China home sales plunge 29% in March as Covid-19 bites

The decline is another blow to China's property sector, which has been hit by a cash crunch among developers. PHOTO: AFP

BEIJING (BLOOMBERG) - China’s housing slowdown deepened last month, with new home sales falling the most since the downturn began in July as the country’s latest Covid-19 outbreak took hold. 

Sales by value dropped 29 per cent in March from a year earlier, according to Bloomberg calculations based on year-to-date figures released on Monday (April 18) by the National Bureau of Statistics.

Real estate development investment resumed falling with a 2.4 per cent drop after a brief expansion in the first two months. 

The decline is another blow to the embattled property sector, which has been hit by a cash crunch among developers that has disrupted construction, shattered home buyer confidence and led to a wave of debt defaults.  China’s government last month pledged to prevent a “disorderly collapse” in the sector, which makes up about a quarter of gross domestic product. 

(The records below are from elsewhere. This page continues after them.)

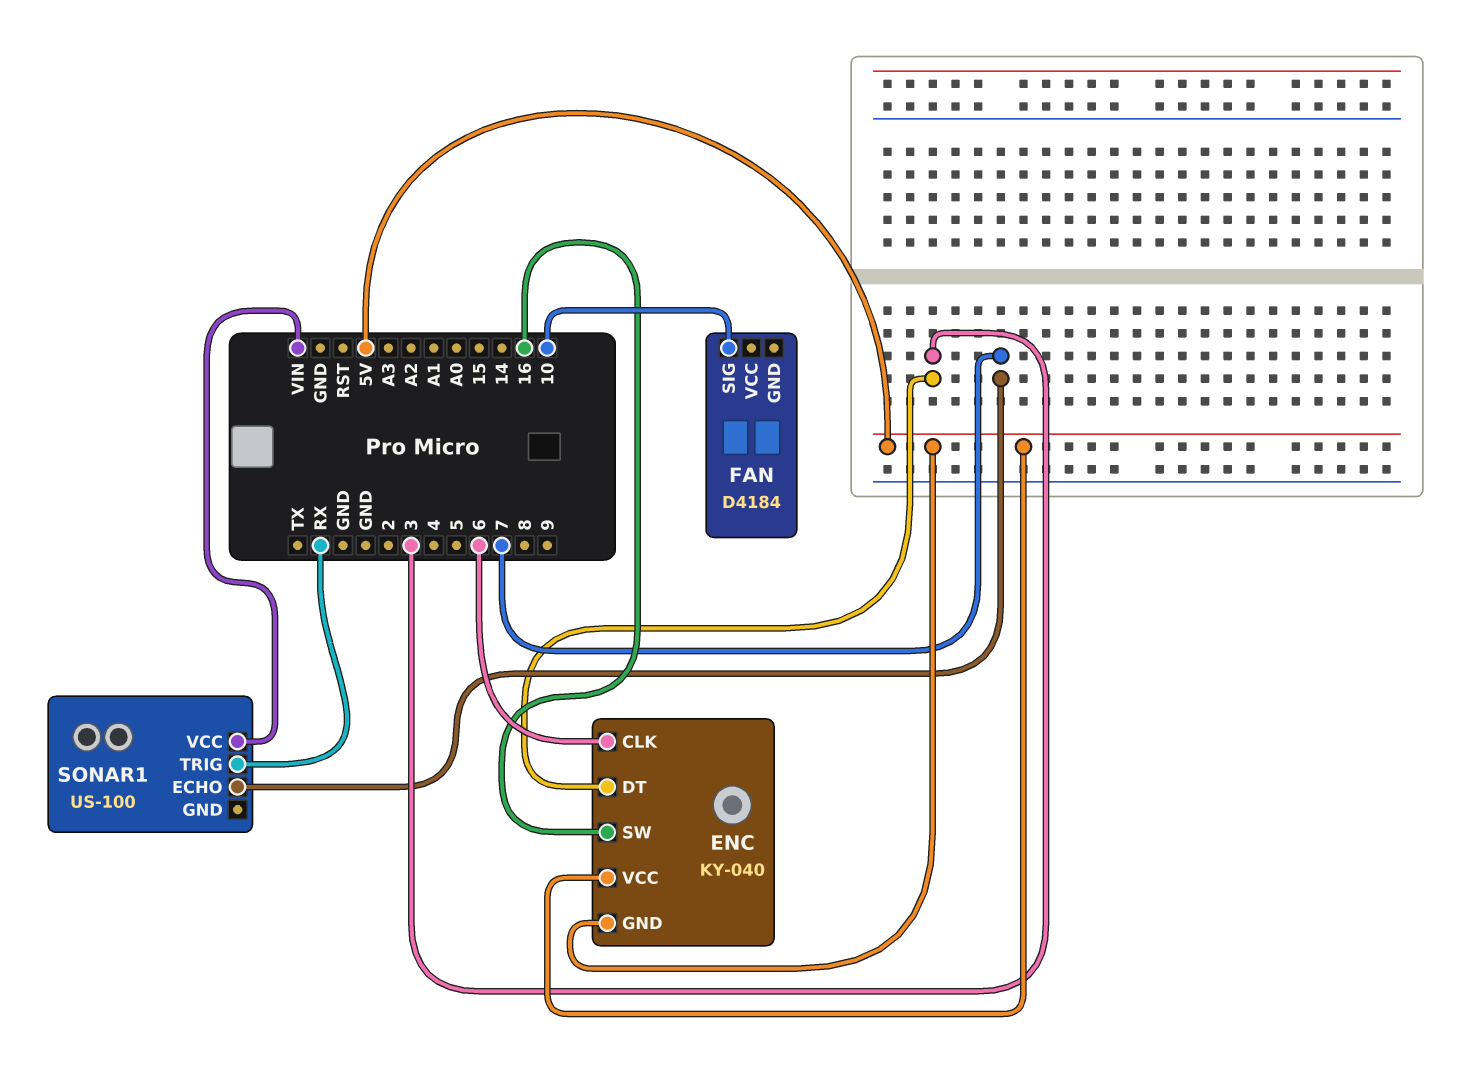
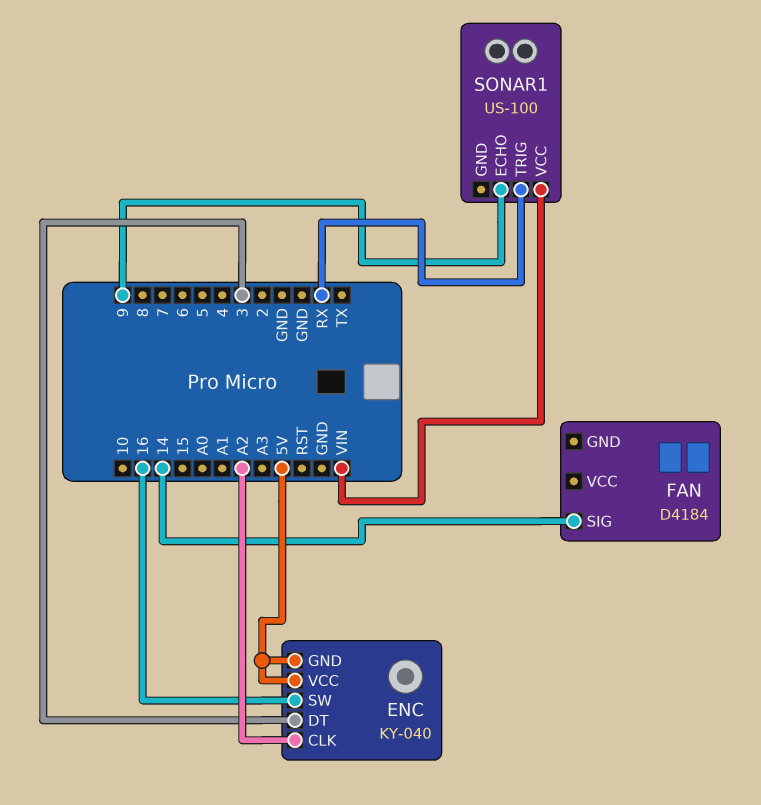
ENC pin CLK: 6 -> A2
FAN pin SIG: 10 -> 14
SONAR1 pin ECHO: 7 -> 9

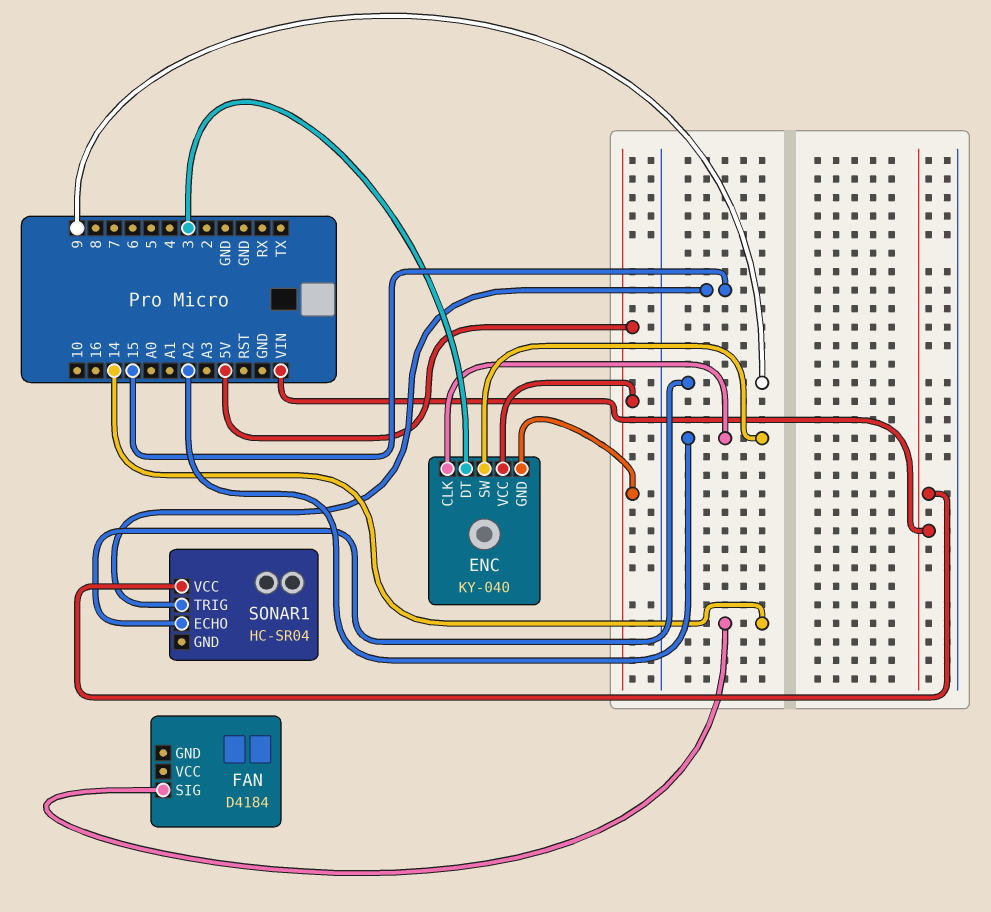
ENC pin SW: 16 -> A2
SONAR1: US-100 -> HC-SR04
SONAR1 pin TRIG: RX -> 15

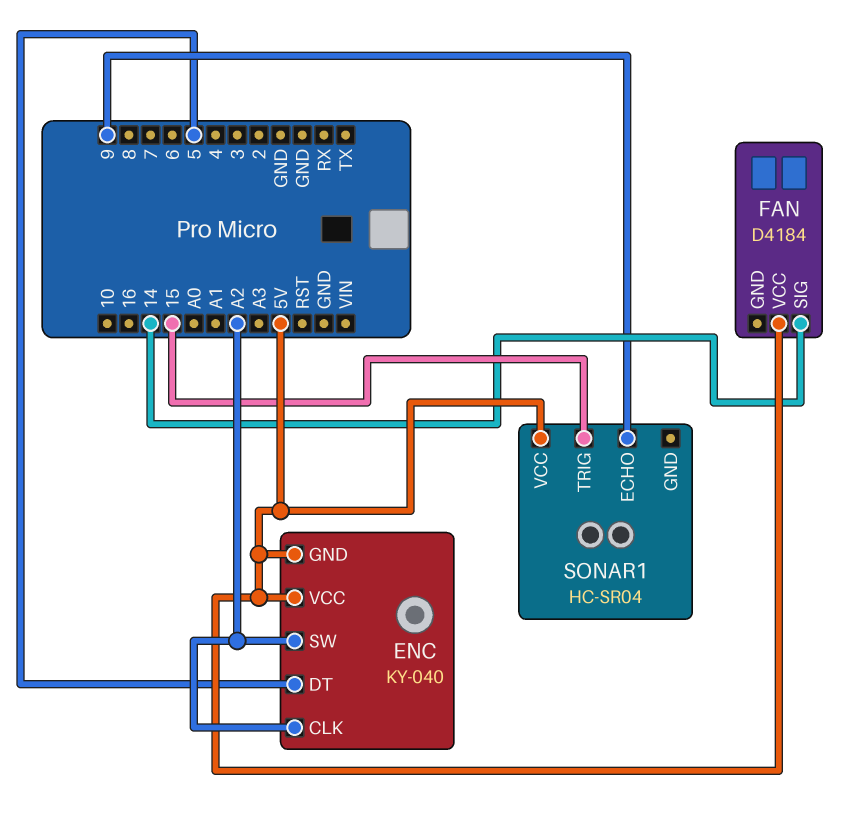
ENC pin DT: 3 -> 5
FAN pin VCC: none -> 5V
SONAR1 pin VCC: VIN -> 5V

Government figures released on Monday showed that economic growth picked up in the first quarter despite the housing slowdown and weak consumption. 

The March home sales figures do not show the full impact of Covid-19 lockdowns in Shanghai and some parts of the southern metropolis of Guangzhou that have kept potential buyers away. Last week, several other places, including Suzhou and parts of Zhengzhou, also imposed tighter controls to combat infections. 

“Subdued home sales force developers to restrain spending from land buying to construction,” said Beike Research Institute property analyst Pan Hao. “The March data shows entire activities in the sector have slowed.” 

The Covid-19 outbreak started to hit the residential market in the second half of the month, hindering a recovery after more policy support measures were rolled out, Beike Research analysts wrote in a report last week. About 20 cities have seen a substantial impact on new home sales since then, they said. 

The decline in property transactions may ease following steps by the local authorities to loosen restrictions on purchases, statistics bureau spokesman Fu Linghui said at a briefing on Monday. 

More than 60 municipalities loosened regulations on home buying in the first quarter, including four provincial capitals that abandoned restrictions on ownership and resales. 

Others are less optimistic that such efforts will spur demand. 

“Weak home buyer confidence remains a key hurdle,” Bloomberg Intelligence analyst Kristy Hung wrote in a note on Monday. “Covid-19’s spread adds additional near-term threats.”